§ Document section
★ ★ ★ ★ ★

Chinese regulators began ramping up controls on offshore investment in late 2016, in response to its declining foreign exchange reserve, and Chinese investment in the U.S. has taken a hit as a result.

In the first three quarters of last year, Chinese investment in U.S. real estate deals over $10M fell to a total of $5.1B, down from $14.8B the year before, according to data from Real Capital Analytics.

In 2017, Singapore became the biggest Asian investor in the American property market, overtaking China for the first time in six years.

Capital controls are not new. There has been a $50K-per-year currency exchange quota for several years. Under the stricter controls, investors now have to say how the money they are moving offshore is being used, and they sign a pledge that it will not be used for real estate. Violators of rules risk a sanction.

The government has also cracked down on the practice of “smurfing,” where people enlist the help of others to move small amounts of cash offshore to avoid alerting authorities, a popular method in the past. Since Jan. 1, authorities started capping overseas withdrawals using Chinese bank cards at 100,000 yuan per year (about $15K), the Financial Times reported.

★ ★ ★ ★ ★

§ Dataset extract
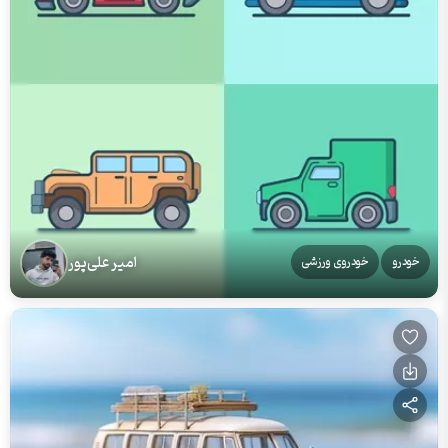
امیر علی‌پور
خودرو
خودروی ورزشی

★ ★ ★ ★ ★

§ What to work on
[1] According to the passage on Chinese capital controls, which country became the biggest Asian investor in the American property market in 2017?
[2] Repeat the passage on Chinese capital controls from "In 2017, Singapore" to "Financial Times reported.".
The listing has no connection to the passage on Chinese capital controls.

§ Answers given
[1] Singapore

[2]
In 2017, Singapore became the biggest Asian investor in the American property market, overtaking China for the first time in six years.

Capital controls are not new. There has been a $50K-per-year currency exchange quota for several years. Under the stricter controls, investors now have to say how the money they are moving offshore is being used, and they sign a pledge that it will not be used for real estate. Violators of rules risk a sanction.

The government has also cracked down on the practice of “smurfing,” where people enlist the help of others to move small amounts of cash offshore to avoid alerting authorities, a popular method in the past. Since Jan. 1, authorities started capping overseas withdrawals using Chinese bank cards at 100,000 yuan per year (about $15K), the Financial Times reported.